- **TASK ITEM**: Copy out the text of every record below line for line, and leave out the pictures themselves.

- **EXERCISE INPUT**:
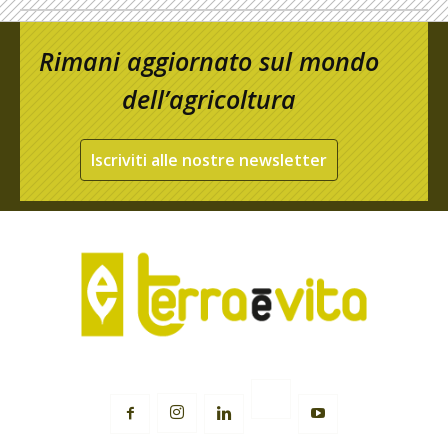
Rimani aggiornato sul mondo
dell’agricoltura
Iscriviti alle nostre newsletter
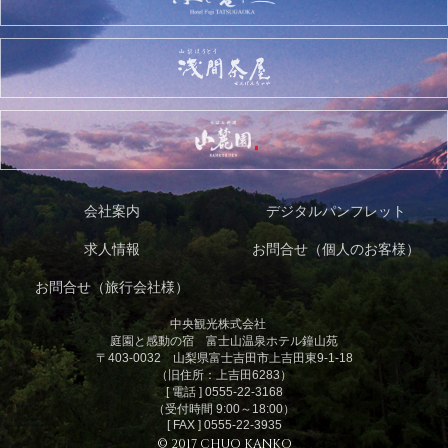
会社案内
デジタルパンフレット
求人情報
お問合せ（個人のお客様）
お問合せ（旅行会社様）
中央観光株式会社
庭園と感動の宿 富士山温泉ホテル鐘山苑
〒403-0032 山梨県富士吉田市上吉田東9-1-18
（旧住所：上吉田6283）
[ 電話 ] 0555-22-3168
（受付時間 9:00～18:00）
[ FAX ] 0555-22-3935
© 2017 CHUO KANKO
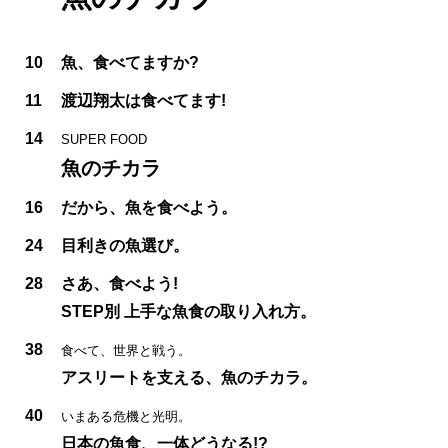
10
魚、食べてますか?
11
渡辺翔太は食べてます!
14
SUPER FOOD
魚のチカラ
16
だから、魚を食べよう。
24
目利きの魚選び。
28
さあ、食べよう!
STEP別 上手な魚食の取り入れ方。
38
食べて、世界と戦う。
アスリートを支える、魚のチカラ。
40
いまある危機と光明。
日本の魚食、一体どうなる!?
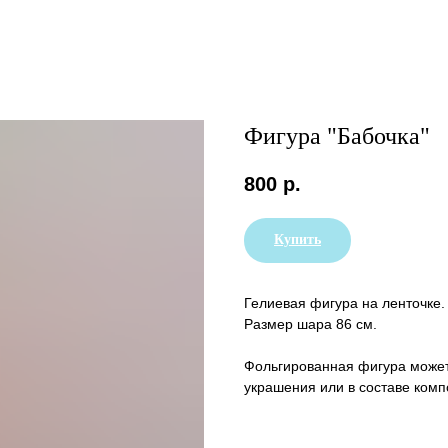
Фигура "Бабочка"
800
р.
Купить
Гелиевая фигура на ленточке.
Размер шара 86 см.
Фольгированная фигура может 
украшения или в составе комп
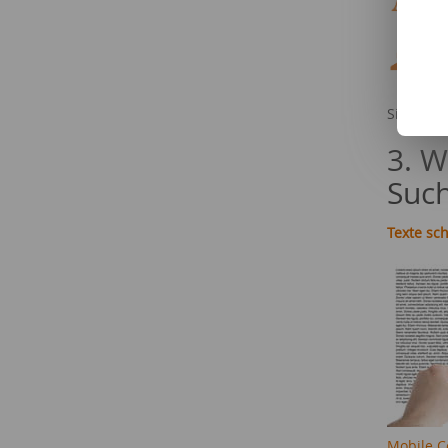
Lei
Bas
Erot
FSK
Bas
Sie möch
3. W
Such
Texte sc
Mobile C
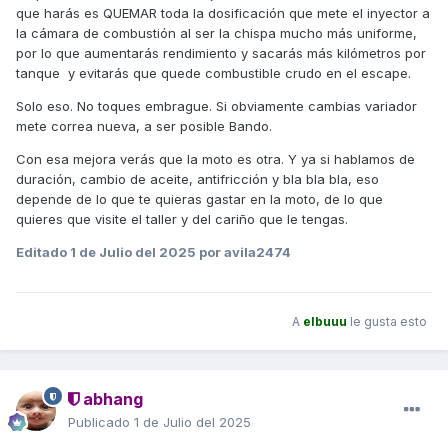
que harás es QUEMAR toda la dosificación que mete el inyector a
explicarme lo mejor posible.
la cámara de combustión al ser la chispa mucho más uniforme,
Leo atentamente vuestros consejos y opiniones. Un saludo
por lo que aumentarás rendimiento y sacarás más kilómetros por
y gracias a todos de antemano
tanque y evitarás que quede combustible crudo en el escape.
Solo eso. No toques embrague. Si obviamente cambias variador
mete correa nueva, a ser posible Bando.
Con esa mejora verás que la moto es otra. Y ya si hablamos de
duración, cambio de aceite, antifricción y bla bla bla, eso
depende de lo que te quieras gastar en la moto, de lo que
quieres que visite el taller y del cariño que le tengas.
Editado
1 de Julio del 2025
por avila2474
A
elbuuu
le gusta esto
abhang
Publicado
1 de Julio del 2025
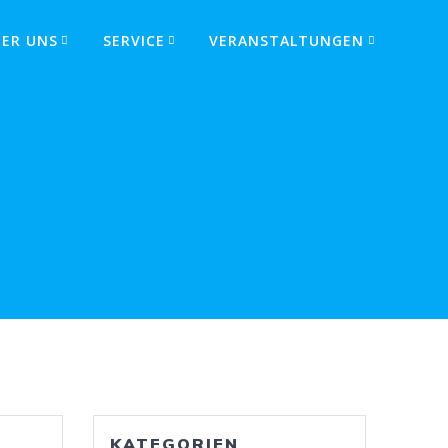
BER UNS
SERVICE
VERANSTALTUNGEN
KATEGORIEN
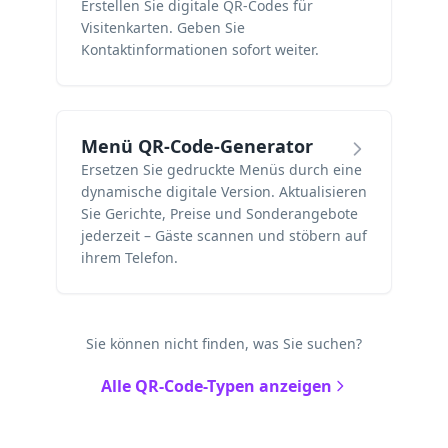
Erstellen Sie digitale QR-Codes für
Visitenkarten. Geben Sie
Kontaktinformationen sofort weiter.
Menü QR-Code-Generator
Ersetzen Sie gedruckte Menüs durch eine
dynamische digitale Version. Aktualisieren
Sie Gerichte, Preise und Sonderangebote
jederzeit – Gäste scannen und stöbern auf
ihrem Telefon.
Sie können nicht finden, was Sie suchen?
Alle QR-Code-Typen anzeigen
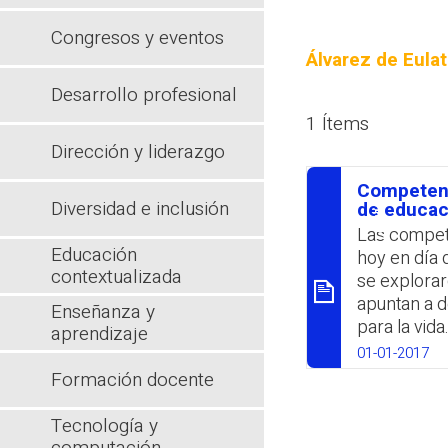
Congresos y eventos
Álvarez de Eula
Desarrollo profesional
1 Ítems
Dirección y liderazgo
Competenc
Diversidad e inclusión
סיכום
de educaci
Las compet
Educación
hoy en día 
contextualizada
se explorar
apuntan a d
Enseñanza y
para la vid
aprendizaje
competenci
01-01-2017
metas educa
Formación docente
formativos i
docentes. E
Tecnología y
la necesid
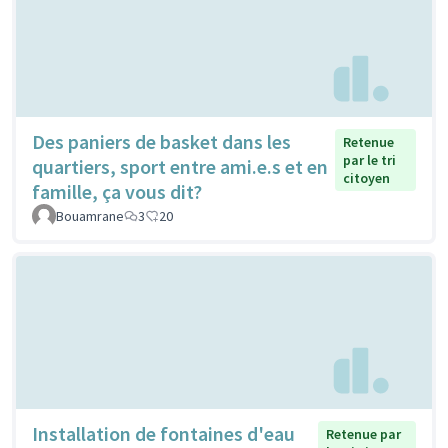
Des paniers de basket dans les
Retenue
par le tri
quartiers, sport entre ami.e.s et en
citoyen
famille, ça vous dit?
Bouamrane
3
20
Installation de fontaines d'eau
Retenue par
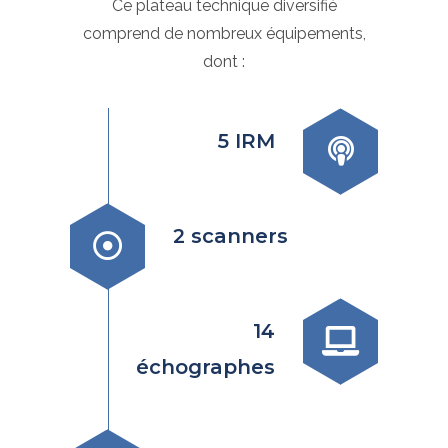
Ce plateau technique diversifié
comprend de nombreux équipements,
dont :
5 IRM
2 scanners
14
échographes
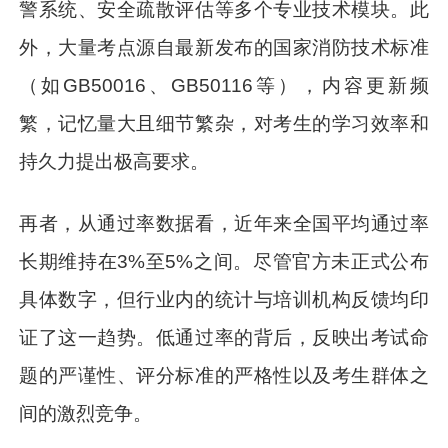
警系统、安全疏散评估等多个专业技术模块。此
外，大量考点源自最新发布的国家消防技术标准
（如GB50016、GB50116等），内容更新频
繁，记忆量大且细节繁杂，对考生的学习效率和
持久力提出极高要求。
再者，从通过率数据看，近年来全国平均通过率
长期维持在3%至5%之间。尽管官方未正式公布
具体数字，但行业内的统计与培训机构反馈均印
证了这一趋势。低通过率的背后，反映出考试命
题的严谨性、评分标准的严格性以及考生群体之
间的激烈竞争。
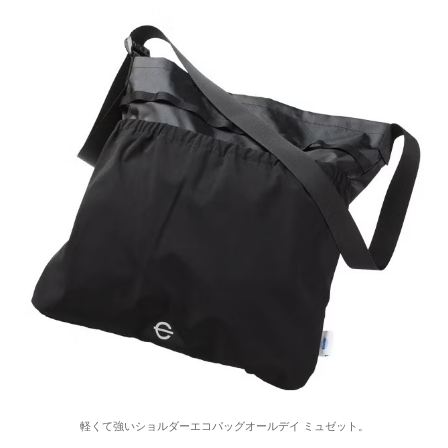
軽くて強いショルダーエコパッグオールデイ ミュゼット。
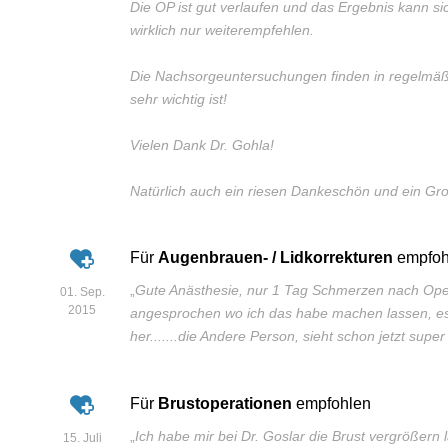
Die OP ist gut verlaufen und das Ergebnis kann si
wirklich nur weiterempfehlen.
Die Nachsorgeuntersuchungen finden in regelmäßi
sehr wichtig ist!
Vielen Dank Dr. Gohla!
Natürlich auch ein riesen Dankeschön und ein Gro
Für
Augenbrauen- / Lidkorrekturen
empfoh
„
Gute Anästhesie, nur 1 Tag Schmerzen nach Ope
01. Sep.
2015
angesprochen wo ich das habe machen lassen, es 
her.......die Andere Person, sieht schon jetzt super
Für
Brustoperationen
empfohlen
„
Ich habe mir bei Dr. Goslar die Brust vergrößern
15. Juli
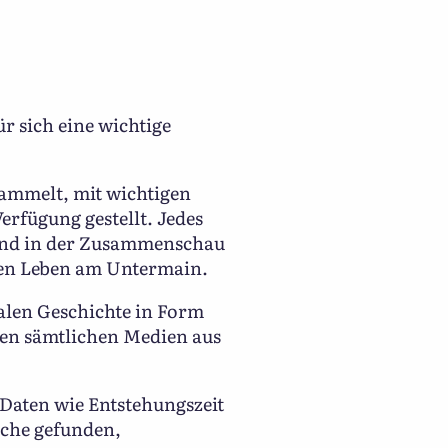
r sich eine wichtige
sammelt, mit wichtigen
rfügung gestellt. Jedes
 und in der Zusammenschau
hen Leben am Untermain.
nalen Geschichte in Form
nen sämtlichen Medien aus
 Daten wie Entstehungszeit
uche gefunden,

- **COMPLETED EXERCISE**:
Rimani aggiornato sul mondo
dell’agricoltura
Iscriviti alle nostre newsletter
会社案内
デジタルパンフレット
求人情報
お問合せ（個人のお客様）
お問合せ（旅行会社様）
中央観光株式会社
庭園と感動の宿 富士山温泉ホテル鐘山苑
〒403-0032 山梨県富士吉田市上吉田東9-1-18
（旧住所：上吉田6283）
[ 電話 ] 0555-22-3168
（受付時間 9:00～18:00）
[ FAX ] 0555-22-3935
© 2017 CHUO KANKO
10
魚、食べてますか?
11
渡辺翔太は食べてます!
14
SUPER FOOD
魚のチカラ
16
だから、魚を食べよう。
24
目利きの魚選び。
28
さあ、食べよう!
STEP別 上手な魚食の取り入れ方。
38
食べて、世界と戦う。
アスリートを支える、魚のチカラ。
40
いまある危機と光明。
日本の魚食、一体どうなる!?
Фигура "Бабочка"
800
р.
Купить
Гелиевая фигура на ленточке.
Размер шара 86 см.
Фольгированная фигура может 
украшения или в составе комп
Lei
Bas
Erot
FSK
Bas
Sie möch
3. W
Such
Texte sc
Mobile C
que harás es QUEMAR toda la dosificación que mete el inyector a
explicarme lo mejor posible.
la cámara de combustión al ser la chispa mucho más uniforme,
Leo atentamente vuestros consejos y opiniones. Un saludo
por lo que aumentarás rendimiento y sacarás más kilómetros por
y gracias a todos de antemano
tanque y evitarás que quede combustible crudo en el escape.
Solo eso. No toques embrague. Si obviamente cambias variador
mete correa nueva, a ser posible Bando.
Con esa mejora verás que la moto es otra. Y ya si hablamos de
duración, cambio de aceite, antifricción y bla bla bla, eso
depende de lo que te quieras gastar en la moto, de lo que
quieres que visite el taller y del cariño que le tengas.
Editado
1 de Julio del 2025
por avila2474
A
elbuuu
le gusta esto
abhang
Publicado
1 de Julio del 2025
BER UNS
SERVICE
VERANSTALTUNGEN
KATEGORIEN
Erstellen Sie digitale QR-Codes für
Visitenkarten. Geben Sie
Kontaktinformationen sofort weiter.
Menü QR-Code-Generator
Ersetzen Sie gedruckte Menüs durch eine
dynamische digitale Version. Aktualisieren
Sie Gerichte, Preise und Sonderangebote
jederzeit – Gäste scannen und stöbern auf
ihrem Telefon.
Sie können nicht finden, was Sie suchen?
Alle QR-Code-Typen anzeigen
Congresos y eventos
Álvarez de Eula
Desarrollo profesional
1 Ítems
Dirección y liderazgo
Competenc
Diversidad e inclusión
סיכום
de educaci
Las compet
Educación
hoy en día 
contextualizada
se explorar
apuntan a d
Enseñanza y
para la vid
aprendizaje
competenci
01-01-2017
metas educa
Formación docente
formativos i
docentes. E
Tecnología y
la necesid
Des paniers de basket dans les
Retenue
par le tri
quartiers, sport entre ami.e.s et en
citoyen
famille, ça vous dit?
Bouamrane
3
20
Installation de fontaines d'eau
Retenue par
Ce plateau technique diversifié
comprend de nombreux équipements,
dont :
5 IRM
2 scanners
14
échographes
警系统、安全疏散评估等多个专业技术模块。此
外，大量考点源自最新发布的国家消防技术标准
（如GB50016、GB50116等），内容更新频
繁，记忆量大且细节繁杂，对考生的学习效率和
持久力提出极高要求。
再者，从通过率数据看，近年来全国平均通过率
长期维持在3%至5%之间。尽管官方未正式公布
具体数字，但行业内的统计与培训机构反馈均印
证了这一趋势。低通过率的背后，反映出考试命
题的严谨性、评分标准的严格性以及考生群体之
间的激烈竞争。
軽くて強いショルダーエコパッグオールデイ ミュゼット。
Die OP ist gut verlaufen und das Ergebnis kann si
wirklich nur weiterempfehlen.
Die Nachsorgeuntersuchungen finden in regelmäßi
sehr wichtig ist!
Vielen Dank Dr. Gohla!
Natürlich auch ein riesen Dankeschön und ein Gro
Für
Augenbrauen- / Lidkorrekturen
empfoh
„
Gute Anästhesie, nur 1 Tag Schmerzen nach Ope
01. Sep.
2015
angesprochen wo ich das habe machen lassen, es 
her.......die Andere Person, sieht schon jetzt super
Für
Brustoperationen
empfohlen
„
Ich habe mir bei Dr. Goslar die Brust vergrößern
15. Juli
r sich eine wichtige
sammelt, mit wichtigen
rfügung gestellt. Jedes
 und in der Zusammenschau
hen Leben am Untermain.
nalen Geschichte in Form
nen sämtlichen Medien aus
 Daten wie Entstehungszeit
uche gefunden,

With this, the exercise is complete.